Suppose you want to measure the difference between two players' strategies (e.g. you think someone is multiaccounting and not varying their play much, or someone's playstyle is so unusual compared to the average reg that it's suspicious). You could often do this by eye via HEM or similar if you had enough data, but I'm curious how you would model it formally.
If you're using this measure for more detailed analysis you also want it to observe other properties, for instance:
- Distance between parts of the distribution matters as well as the total distance: if two strategies are mostly similar but one player takes a certain action much more often, that's still strange
- We might want to assign extra 'weight' to certain actions where a discrepancy is a good indication of what you're trying to prove
- Even where there's an obvious way of 'ordering' parts of a distribution, that might not apply in all cases (e.g. 1/4 pot and 1/3 pot are 'closer' than 1/4 pot and 2/3 pot but that's misleading when building a range of bet sizes; or maybe the site you're using has a 1/2 pot button so, for most human players, bet sizes in the vicinity of 1/2 would be collapsed into 1/2 and a ~52% pot bet would 'differ' more from 1/2 than a 40% pot bet).

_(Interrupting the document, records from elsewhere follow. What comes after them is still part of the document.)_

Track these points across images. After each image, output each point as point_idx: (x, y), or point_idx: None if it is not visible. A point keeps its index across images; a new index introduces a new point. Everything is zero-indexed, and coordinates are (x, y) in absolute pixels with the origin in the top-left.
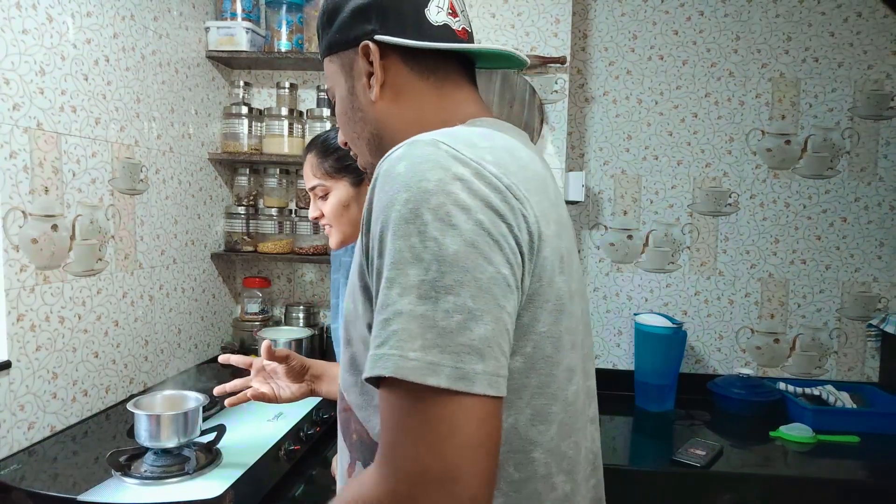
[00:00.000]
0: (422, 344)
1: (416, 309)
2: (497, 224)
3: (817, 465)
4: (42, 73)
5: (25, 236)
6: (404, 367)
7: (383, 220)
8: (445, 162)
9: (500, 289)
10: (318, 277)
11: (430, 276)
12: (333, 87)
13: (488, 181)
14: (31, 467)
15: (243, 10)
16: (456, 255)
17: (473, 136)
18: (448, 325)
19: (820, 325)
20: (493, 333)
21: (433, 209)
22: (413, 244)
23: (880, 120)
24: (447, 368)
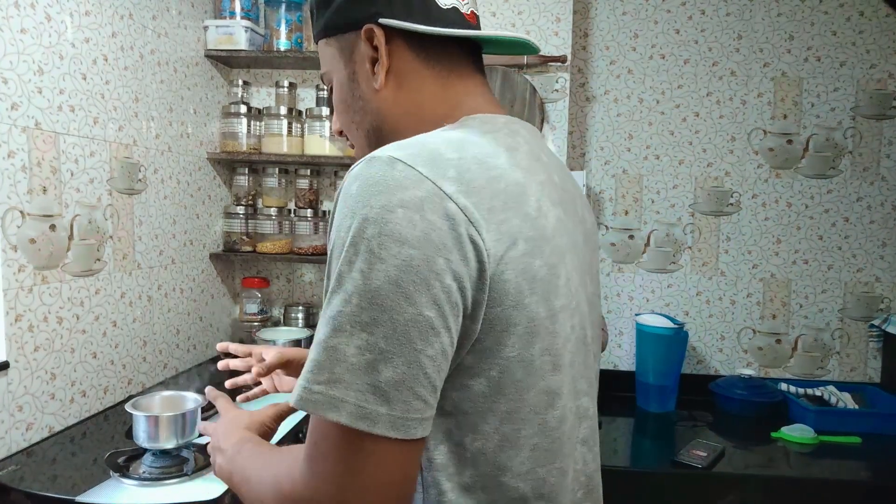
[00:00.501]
0: (328, 378)
1: (329, 341)
2: (431, 260)
3: (819, 466)
4: (40, 72)
5: (23, 236)
6: (307, 399)
7: (332, 241)
8: (394, 185)
9: (419, 332)
10: (317, 277)
11: (348, 308)
12: (330, 72)
13: (438, 206)
14: (29, 468)
15: (242, 8)
16: (377, 291)
17: (442, 145)
18: (357, 362)
19: (822, 325)
20: (402, 377)
21: (367, 239)
22: (342, 272)
23: (883, 119)
24: (349, 405)
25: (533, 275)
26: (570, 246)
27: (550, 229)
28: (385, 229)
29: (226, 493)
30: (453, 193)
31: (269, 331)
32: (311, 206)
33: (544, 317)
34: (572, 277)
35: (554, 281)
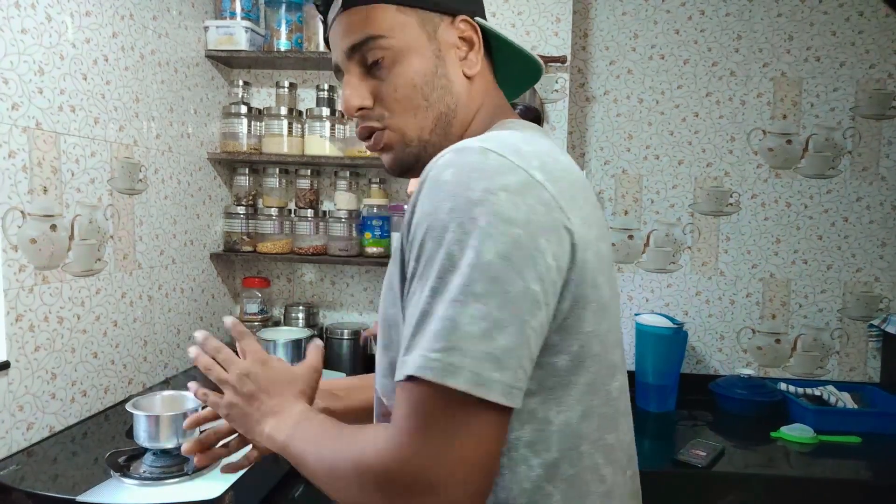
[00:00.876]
0: (444, 346)
1: (445, 312)
2: (535, 239)
3: (819, 466)
4: (41, 72)
5: (24, 236)
6: (425, 367)
7: (426, 226)
8: (492, 171)
9: (528, 304)
10: (317, 277)
11: (461, 280)
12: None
13: (534, 191)
14: (30, 468)
15: (242, 9)
16: (489, 265)
17: (519, 141)
18: (472, 330)
19: (821, 325)
20: (514, 345)
21: (474, 219)
22: (452, 251)
23: (882, 119)
24: (466, 372)
25: (602, 257)
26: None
27: (603, 220)
28: (492, 210)
29: (226, 493)
30: (543, 181)
31: (270, 331)
32: (312, 206)
33: (609, 296)
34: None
35: (610, 265)
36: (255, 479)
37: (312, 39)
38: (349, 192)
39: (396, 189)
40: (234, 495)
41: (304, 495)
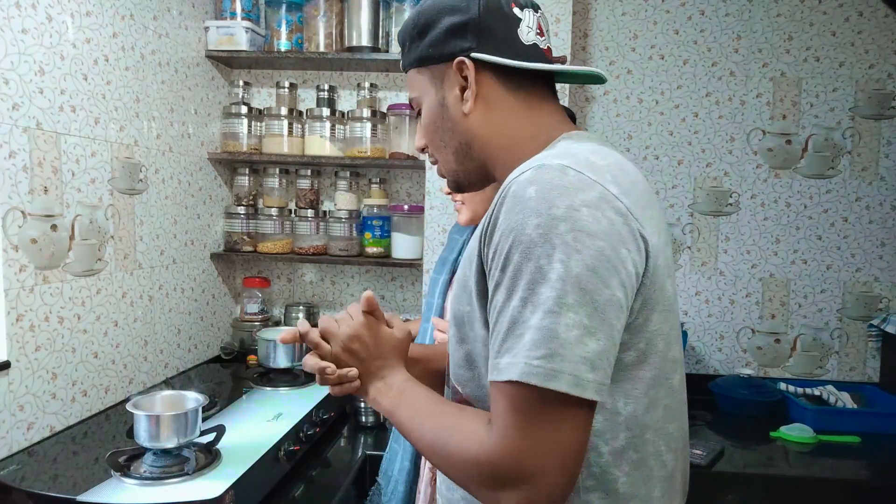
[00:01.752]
0: (545, 353)
1: (542, 322)
2: (617, 249)
3: (818, 466)
4: (41, 72)
5: (25, 236)
6: (529, 373)
7: (512, 240)
8: (572, 188)
9: (614, 310)
10: (318, 277)
11: (554, 293)
12: (420, 98)
13: (612, 205)
14: (30, 468)
15: (243, 9)
16: (578, 277)
17: (591, 155)
18: (568, 337)
19: (821, 325)
20: (604, 348)
21: (561, 234)
22: (542, 265)
23: (882, 119)
24: (566, 376)
25: (665, 262)
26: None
27: (665, 222)
28: (576, 225)
29: (226, 493)
30: (618, 194)
31: (270, 331)
32: (312, 206)
33: (670, 295)
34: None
35: (673, 267)
36: (254, 480)
37: (312, 40)
38: (349, 192)
39: (396, 189)
40: (234, 495)
41: (304, 495)
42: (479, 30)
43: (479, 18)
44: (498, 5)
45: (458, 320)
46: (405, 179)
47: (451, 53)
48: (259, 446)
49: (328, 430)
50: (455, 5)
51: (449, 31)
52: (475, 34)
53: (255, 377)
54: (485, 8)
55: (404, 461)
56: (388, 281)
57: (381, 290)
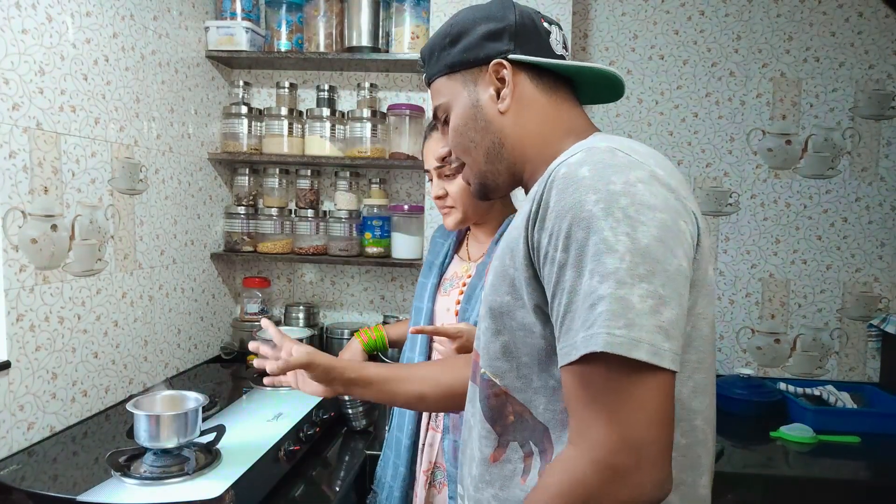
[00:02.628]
0: (625, 323)
1: (616, 293)
2: (677, 221)
3: (818, 466)
4: (41, 72)
5: (25, 236)
6: (613, 343)
7: (571, 219)
8: (624, 166)
9: (682, 278)
10: (318, 277)
11: (625, 265)
12: (450, 102)
13: (663, 182)
14: (30, 468)
15: (243, 9)
16: (647, 248)
17: (629, 143)
18: (643, 307)
19: (821, 325)
20: (677, 317)
21: (623, 208)
22: (607, 238)
23: (881, 120)
24: (645, 345)
25: (707, 247)
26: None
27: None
28: (636, 199)
29: (226, 493)
30: (663, 176)
31: None
32: (312, 206)
33: (712, 280)
34: None
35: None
36: (254, 480)
37: (312, 40)
38: (349, 192)
39: (396, 189)
40: (234, 495)
41: (303, 495)
42: (515, 35)
43: (515, 25)
44: (531, 18)
45: (496, 311)
46: (405, 179)
47: (488, 56)
48: (259, 446)
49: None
50: (491, 14)
51: (485, 36)
52: (512, 38)
53: (255, 377)
54: (520, 17)
55: (399, 466)
56: (388, 281)
57: (382, 290)
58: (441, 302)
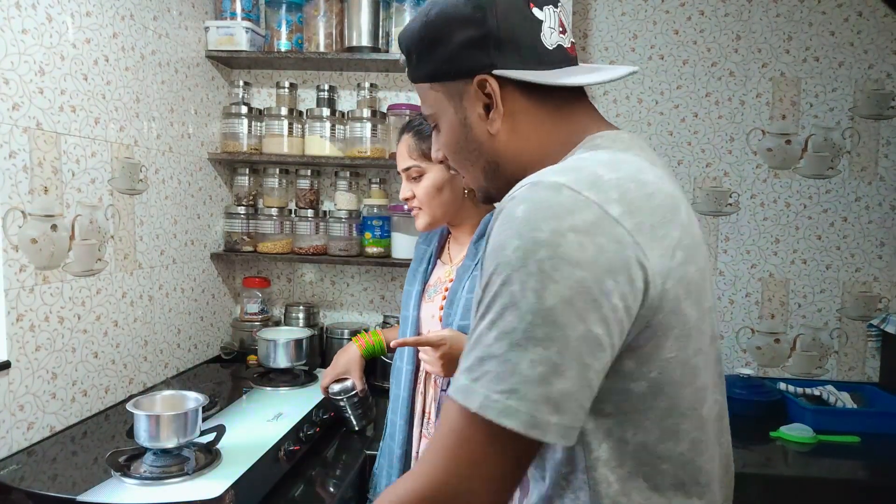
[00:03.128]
0: (507, 388)
1: (506, 354)
2: (601, 281)
3: (818, 465)
4: (41, 72)
5: (25, 236)
6: (486, 406)
7: (496, 262)
8: (563, 210)
9: (589, 348)
10: (318, 277)
11: (523, 325)
12: (437, 115)
13: (606, 230)
14: (30, 468)
15: (243, 9)
16: (551, 310)
17: (601, 167)
18: (531, 374)
19: (820, 325)
20: (573, 388)
21: (539, 261)
22: (514, 292)
23: (881, 119)
24: (523, 415)
25: (689, 281)
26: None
27: (698, 235)
28: (557, 252)
29: (226, 493)
30: (619, 216)
31: (270, 330)
32: (312, 206)
33: (696, 318)
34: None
35: (703, 284)
36: (254, 480)
37: (312, 40)
38: (349, 192)
39: (396, 189)
40: (234, 495)
41: (303, 495)
42: (499, 42)
43: (497, 30)
44: (516, 9)
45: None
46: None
47: (471, 70)
48: (259, 446)
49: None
50: (467, 17)
51: (465, 45)
52: (496, 47)
53: (255, 377)
54: (503, 17)
55: (392, 476)
56: (388, 281)
57: (381, 290)
58: (426, 309)
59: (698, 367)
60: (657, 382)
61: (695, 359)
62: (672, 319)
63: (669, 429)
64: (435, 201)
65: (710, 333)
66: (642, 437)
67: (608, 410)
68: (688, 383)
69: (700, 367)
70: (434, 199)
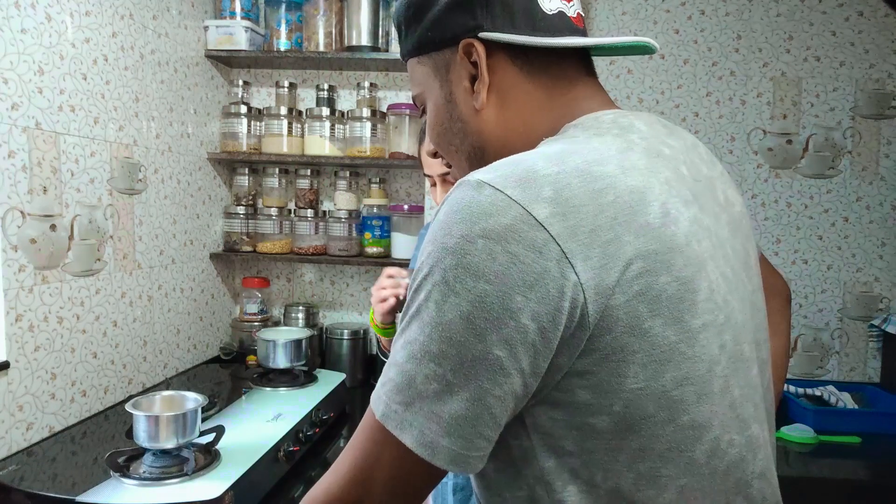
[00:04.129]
0: (402, 399)
1: (405, 365)
2: (508, 297)
3: (819, 466)
4: (41, 72)
5: (24, 236)
6: (387, 416)
7: (418, 263)
8: (478, 213)
9: (487, 370)
10: (317, 277)
11: (422, 337)
12: (423, 93)
13: (524, 235)
14: (29, 468)
15: (242, 8)
16: (449, 325)
17: (539, 161)
18: (425, 390)
19: (821, 325)
20: (466, 412)
21: (444, 270)
22: (419, 301)
23: (882, 119)
24: (415, 431)
25: (655, 295)
26: (712, 249)
27: (682, 237)
28: (462, 261)
29: (226, 493)
30: (546, 218)
31: (270, 330)
32: (312, 206)
33: (675, 341)
34: (718, 287)
35: (689, 297)
36: (254, 480)
37: (312, 39)
38: (349, 192)
39: (396, 189)
40: (234, 496)
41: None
42: (488, 1)
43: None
44: None
45: None
46: (405, 179)
47: (455, 35)
48: (258, 447)
49: (328, 431)
50: None
51: (452, 6)
52: (484, 7)
53: (254, 377)
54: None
55: None
56: None
57: None
58: None
59: (684, 400)
60: (623, 418)
61: (677, 391)
62: (630, 342)
63: (646, 474)
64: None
65: (713, 358)
66: (614, 482)
67: (569, 448)
68: (669, 420)
69: (690, 398)
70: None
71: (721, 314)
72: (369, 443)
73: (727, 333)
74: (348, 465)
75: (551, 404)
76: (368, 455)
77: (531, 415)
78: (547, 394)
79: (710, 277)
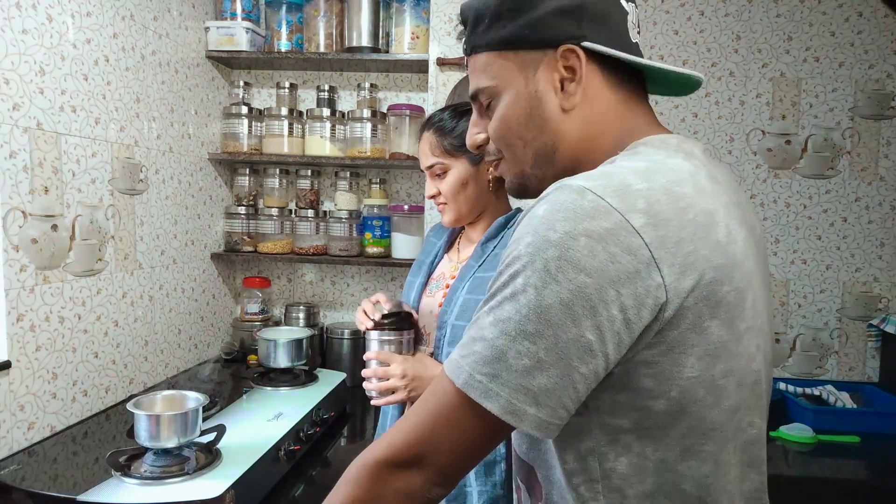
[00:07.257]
0: (489, 371)
1: (496, 341)
2: (603, 290)
3: (818, 465)
4: (42, 73)
5: (25, 236)
6: (470, 385)
7: (511, 254)
8: (582, 214)
9: (578, 351)
10: (318, 277)
11: (517, 317)
12: (499, 87)
13: (623, 240)
14: (30, 467)
15: (243, 10)
16: (547, 308)
17: (630, 175)
18: (515, 364)
19: (820, 325)
20: (554, 387)
21: (546, 259)
22: (516, 285)
23: (881, 119)
24: (502, 400)
25: (717, 301)
26: (755, 266)
27: (740, 254)
28: (566, 254)
29: (226, 493)
30: (641, 227)
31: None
32: (312, 206)
33: (726, 340)
34: (758, 298)
35: (740, 305)
36: (254, 479)
37: (313, 40)
38: (349, 192)
39: (396, 189)
40: (234, 495)
41: (303, 495)
42: (593, 16)
43: (593, 4)
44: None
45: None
46: (405, 179)
47: (556, 39)
48: (259, 446)
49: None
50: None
51: (557, 12)
52: (589, 21)
53: (255, 377)
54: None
55: None
56: (388, 281)
57: (381, 290)
58: (425, 303)
59: (727, 388)
60: (678, 402)
61: (722, 380)
62: (691, 338)
63: (692, 448)
64: (460, 196)
65: (751, 355)
66: (662, 454)
67: (627, 426)
68: (713, 404)
69: (732, 387)
70: (459, 194)
71: (759, 320)
72: (443, 406)
73: (761, 337)
74: (414, 423)
75: (617, 388)
76: (439, 416)
77: (594, 397)
78: (615, 379)
79: (755, 290)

In some of the academic work on poker, earth mover's distance is used to group hands based on hand strength for the purpose of abstraction; someone suggested I should use it here, but it doesn't conform to the properties above (afaik?).
Some of the
independent exposes on bot use have used the squared Euclidean distance between common stats. This works well enough in those cases - mostly where the conclusion is clear from looking at the stats and they are just trying to add some rigour - but it has some apparent issues. It's sensitive to the choice of stats: adding or removing certain stats can shift the result, so you need some way of deciding which stats are useful. Also, many of those stats aren't independent of each other; a small change to the strategy will affect a bunch of stats at the same time, so the change in distance could be too large.
Please let me know if you have corrections to the above or thoughts on the problem.